### YOUR INSTRUCTIONS
Copy the listing below word for word, from the line containing "Reading left to" down through the line containing "Reading right to", both included. Leave the pictures out of your copy.

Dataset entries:
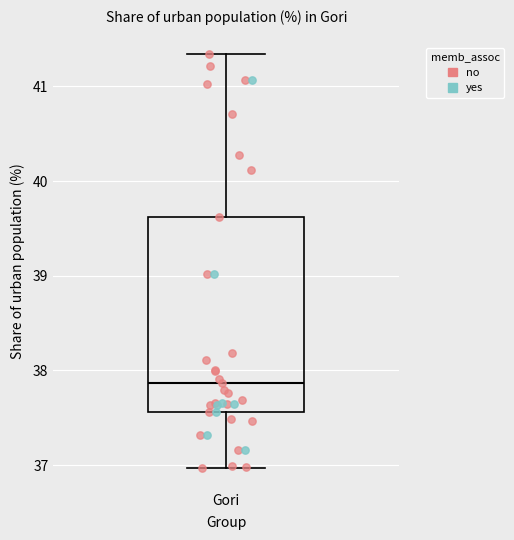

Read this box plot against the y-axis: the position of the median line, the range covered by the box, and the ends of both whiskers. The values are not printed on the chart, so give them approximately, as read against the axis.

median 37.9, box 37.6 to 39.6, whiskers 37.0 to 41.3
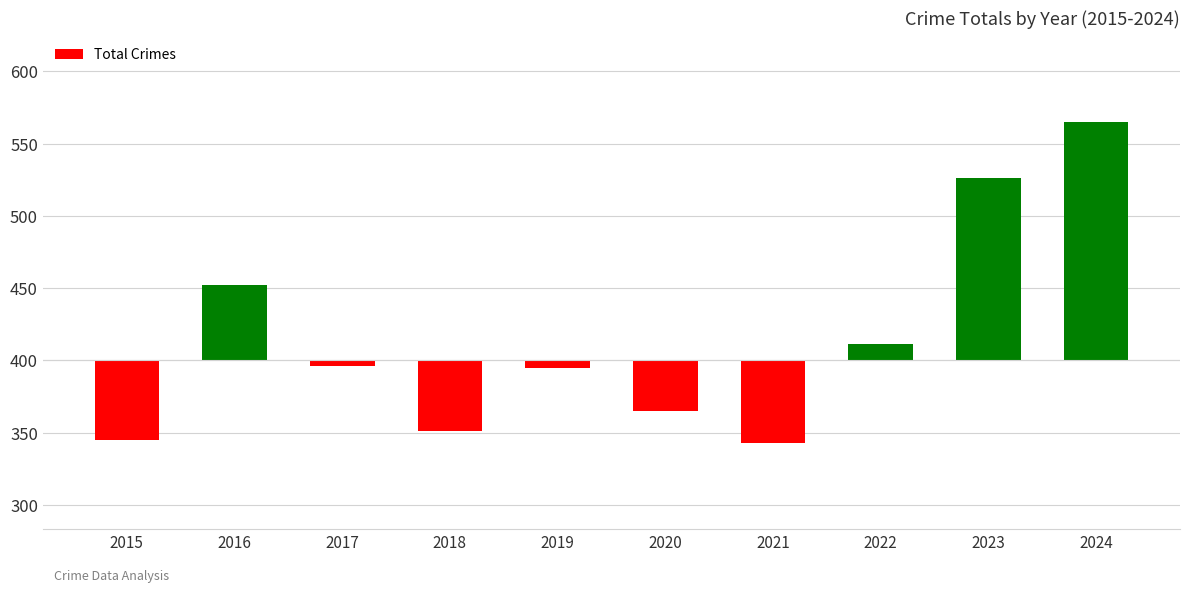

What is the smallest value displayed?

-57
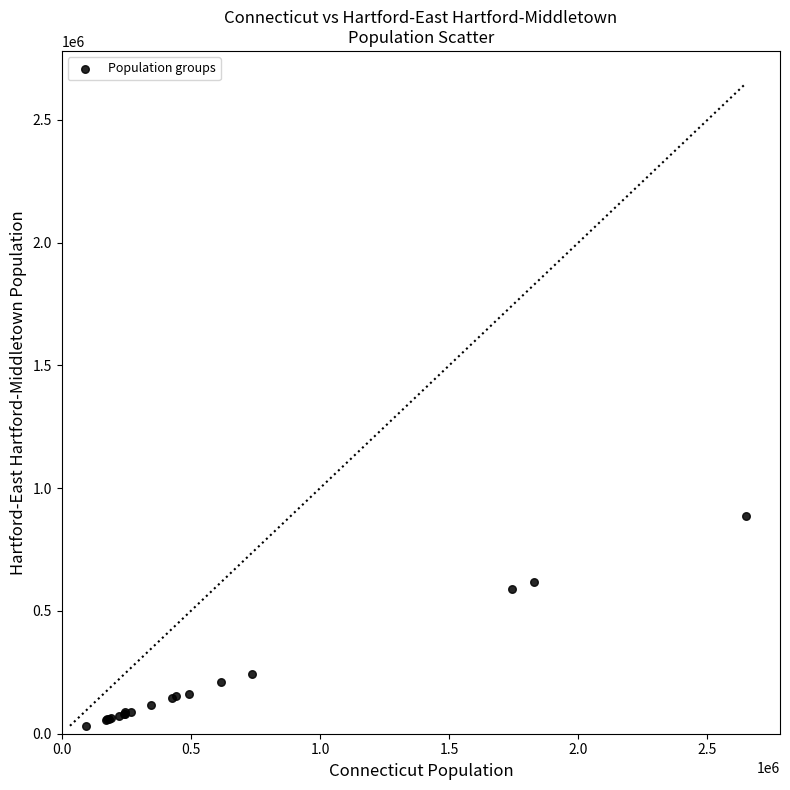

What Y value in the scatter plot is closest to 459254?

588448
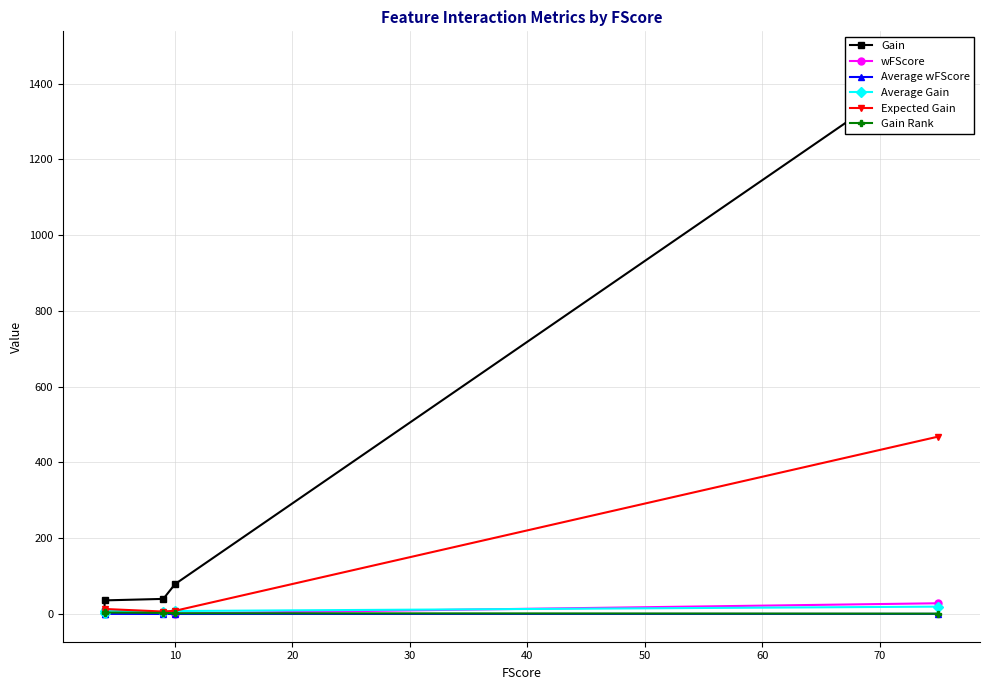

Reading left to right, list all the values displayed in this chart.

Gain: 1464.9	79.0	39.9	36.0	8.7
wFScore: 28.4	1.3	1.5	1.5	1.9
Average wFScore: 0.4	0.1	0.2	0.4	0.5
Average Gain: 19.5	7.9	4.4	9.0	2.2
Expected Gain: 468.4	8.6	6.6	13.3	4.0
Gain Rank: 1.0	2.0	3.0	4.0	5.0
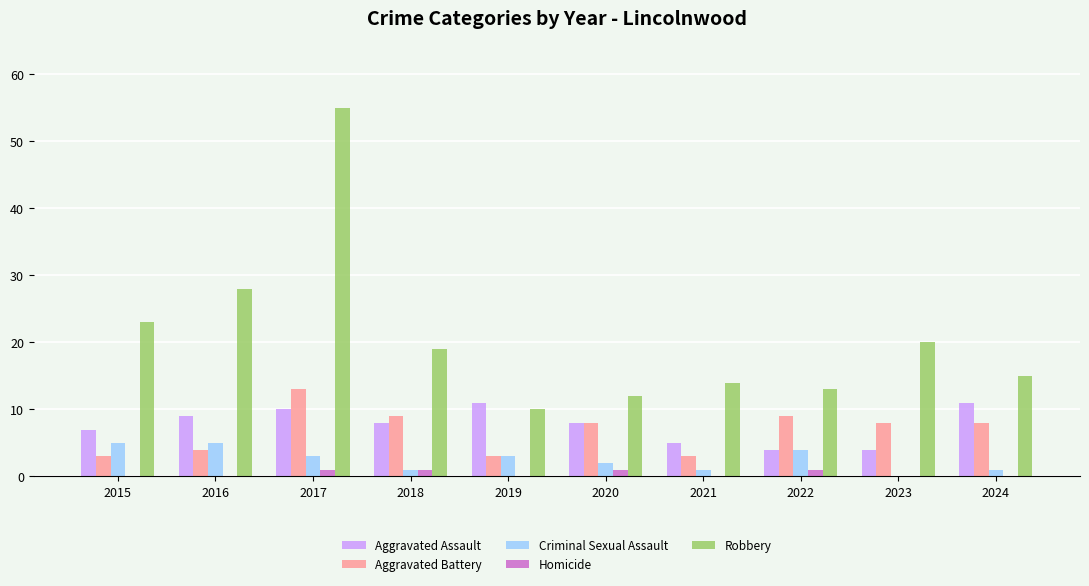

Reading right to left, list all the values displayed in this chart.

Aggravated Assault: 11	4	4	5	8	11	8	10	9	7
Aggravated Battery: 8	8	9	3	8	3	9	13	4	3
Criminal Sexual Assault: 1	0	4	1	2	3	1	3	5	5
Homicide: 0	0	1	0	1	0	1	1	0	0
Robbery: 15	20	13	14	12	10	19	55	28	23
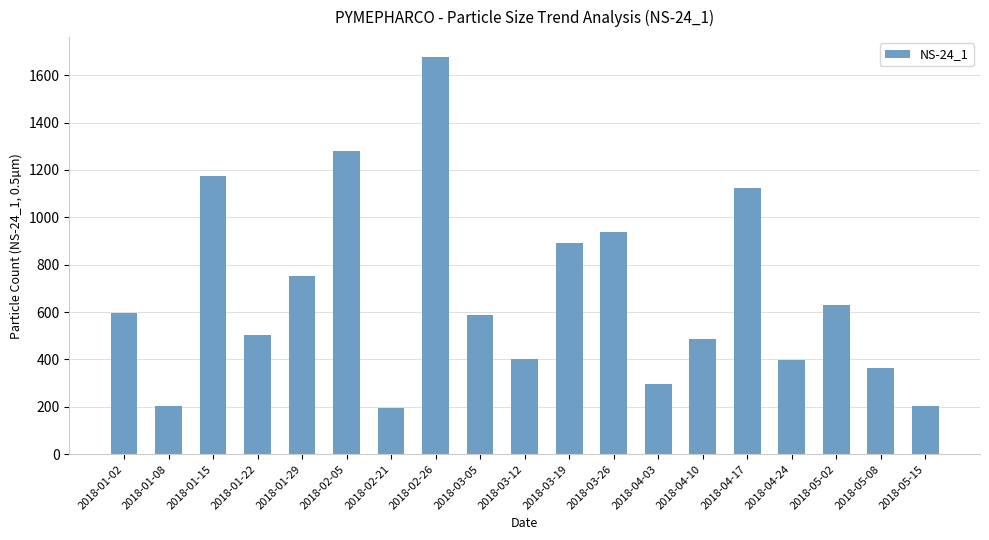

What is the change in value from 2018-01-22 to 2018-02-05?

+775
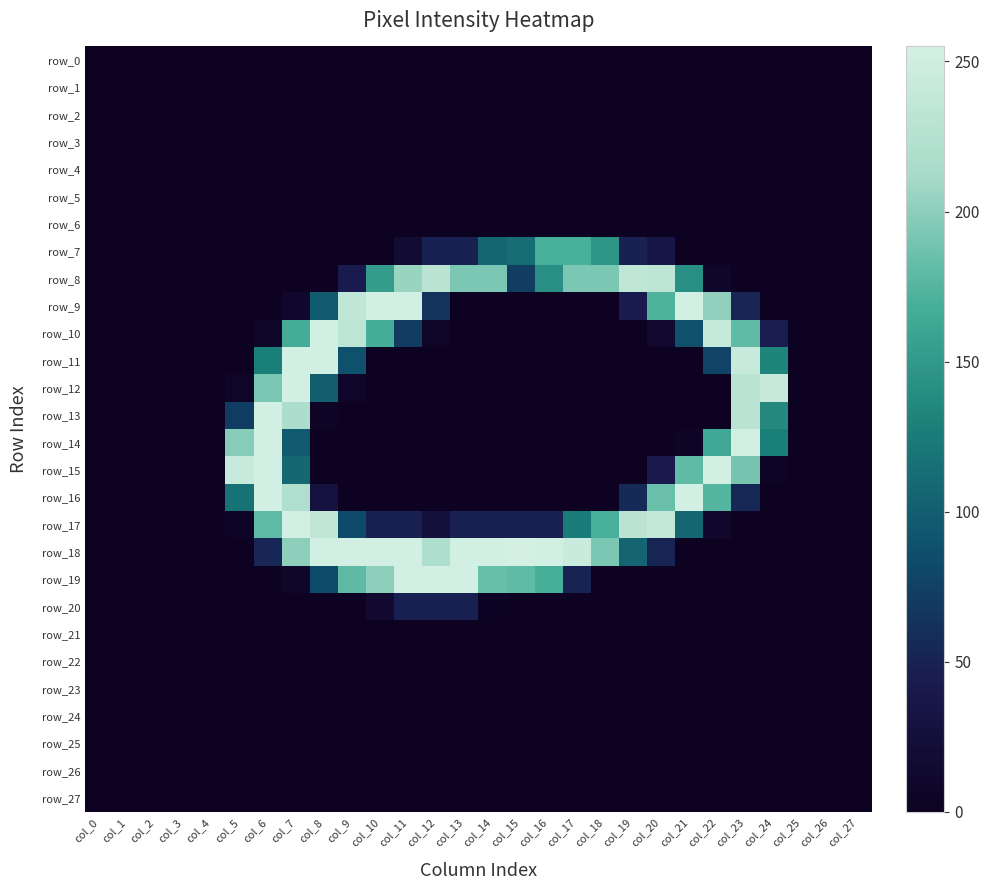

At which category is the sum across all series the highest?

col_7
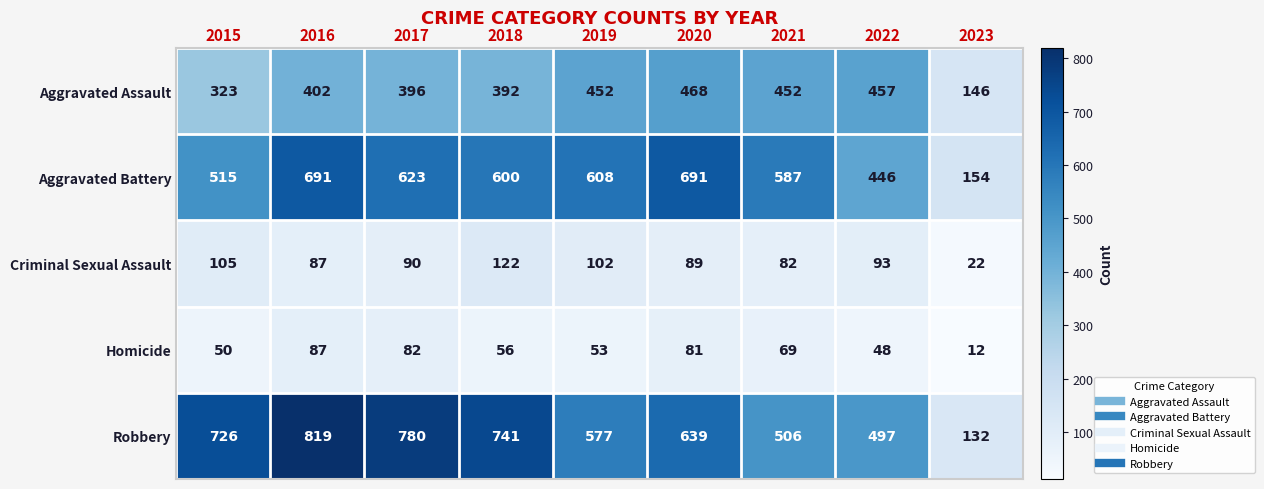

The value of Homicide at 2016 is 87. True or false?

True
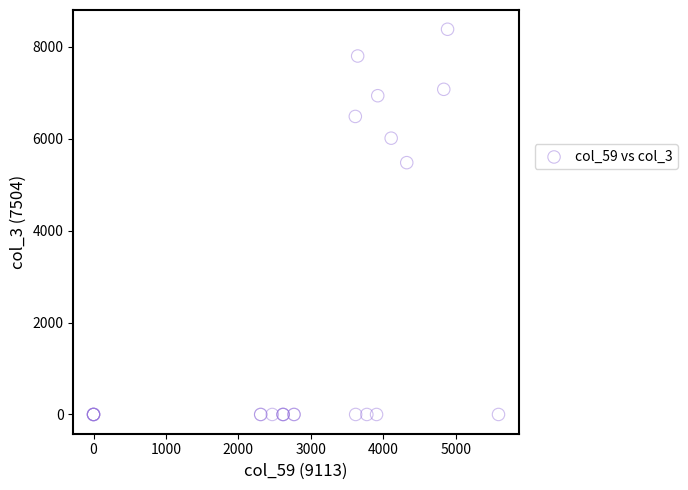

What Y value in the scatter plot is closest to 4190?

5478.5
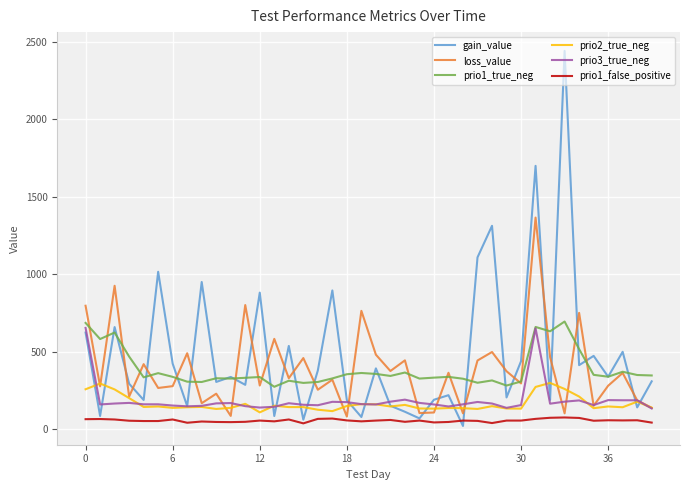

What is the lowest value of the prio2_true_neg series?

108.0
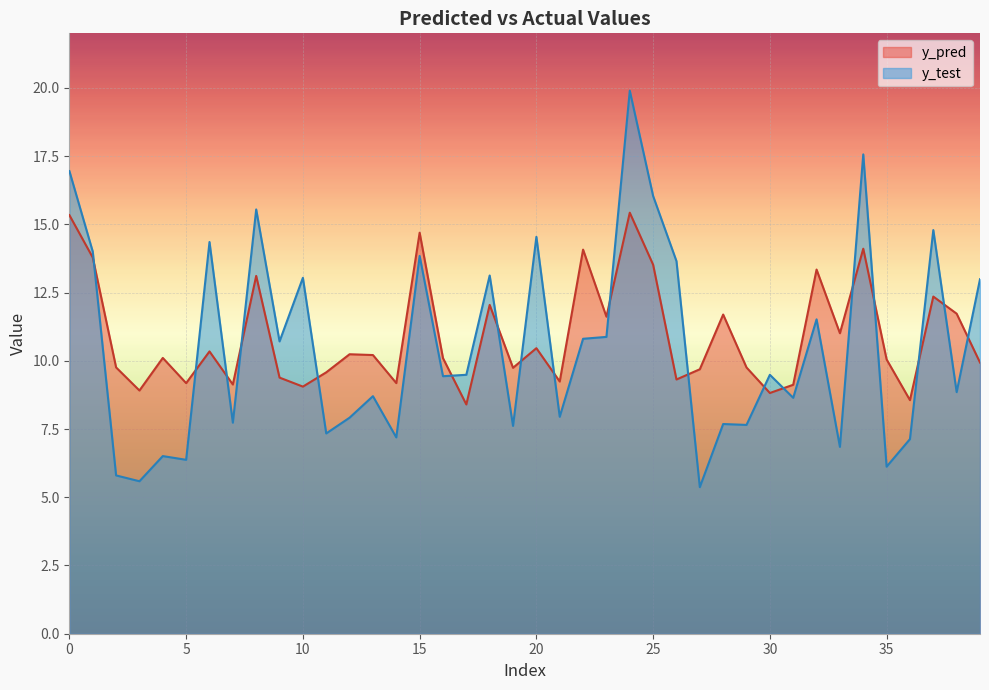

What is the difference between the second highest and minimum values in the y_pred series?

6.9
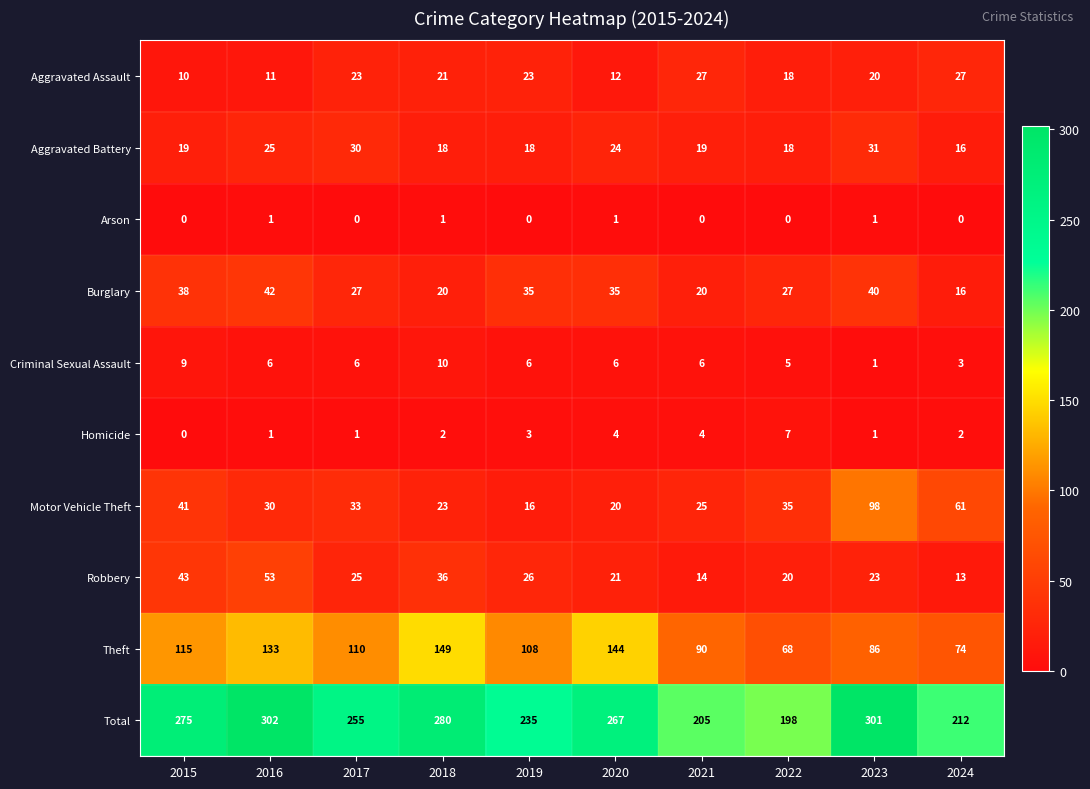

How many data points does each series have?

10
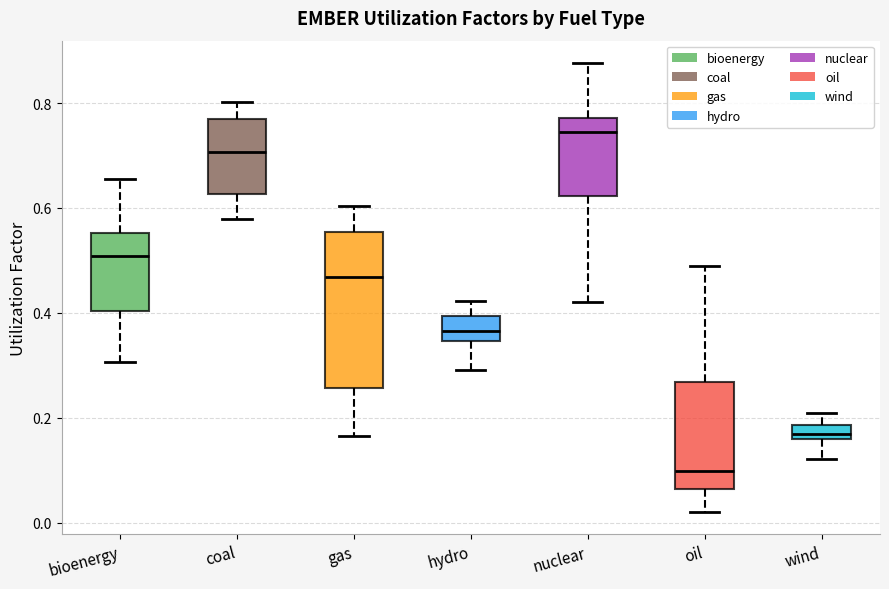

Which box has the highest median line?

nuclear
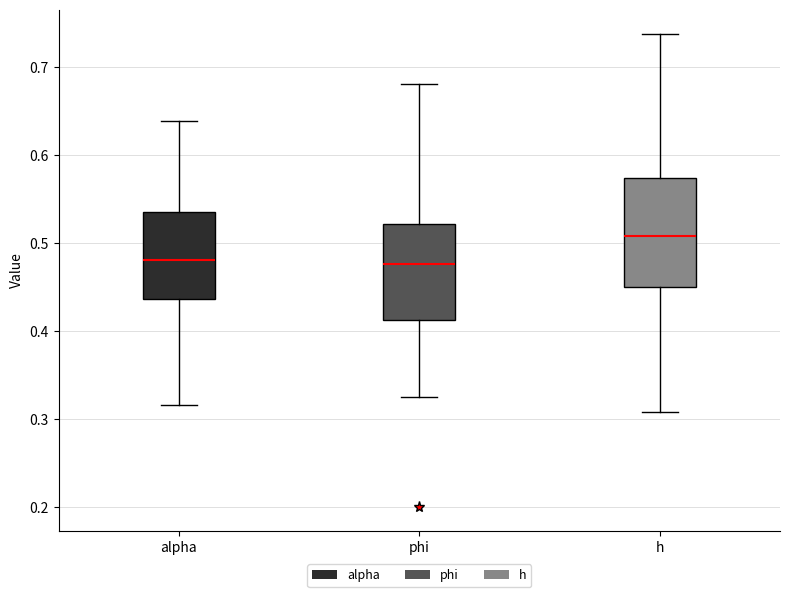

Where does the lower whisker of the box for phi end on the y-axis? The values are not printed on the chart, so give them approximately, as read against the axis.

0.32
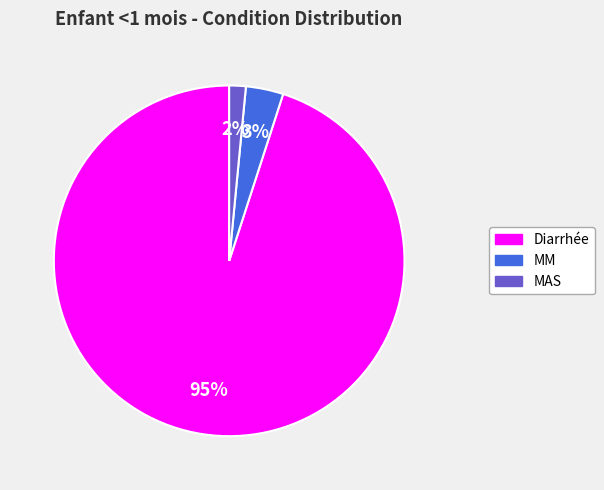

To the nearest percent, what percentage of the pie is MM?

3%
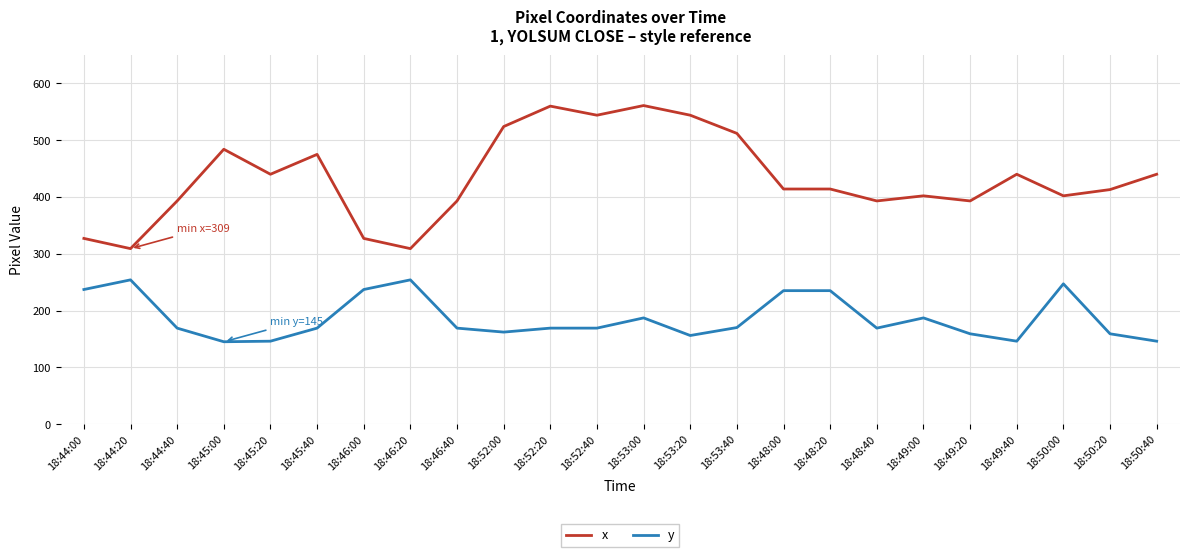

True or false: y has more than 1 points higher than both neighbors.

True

### RESULT OF THIS TASK
Reading left to right, list all the values displayed in this chart.

Gain: 1464.9	79.0	39.9	36.0	8.7
wFScore: 28.4	1.3	1.5	1.5	1.9
Average wFScore: 0.4	0.1	0.2	0.4	0.5
Average Gain: 19.5	7.9	4.4	9.0	2.2
Expected Gain: 468.4	8.6	6.6	13.3	4.0
Gain Rank: 1.0	2.0	3.0	4.0	5.0

Reading right to left, list all the values displayed in this chart.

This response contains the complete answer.